Tartaruguinhas em Noronha

Em Fernando de Noronha, para você encontrar 20 pessoas numa praia precisa muita coincidência. No entanto, quando o Tamar alerta sobre a abertura de ninhos de tartaruga, a coisa muda de figura e aparece muito curioso. Por alguns segundos me senti num pit do FashionWeek, não chegou a rolar cotovelada, mas faltou espaço para tantos CCDs.

Montagem de Pluracidades

Ontem abriu a exposição organizada pelo Samba na Leo Burnett, em São Paulo. Enquanto isso eu montava a exposição no Ateliê, no Rio.

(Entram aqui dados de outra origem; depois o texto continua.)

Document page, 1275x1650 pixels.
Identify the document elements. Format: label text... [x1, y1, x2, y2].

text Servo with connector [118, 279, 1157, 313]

“Dá um confere no olhômetro!” Foi assim que a Tabajara explicou pro Caiçara como acertar as fotos na parede. A casa é antiga e as paredes provam que a engenharia civil nem sempre foi algo exato. O laboratório não usou esquadro para cortar as cópias, de modo que paralelismo e perpendicularidade eram utopia.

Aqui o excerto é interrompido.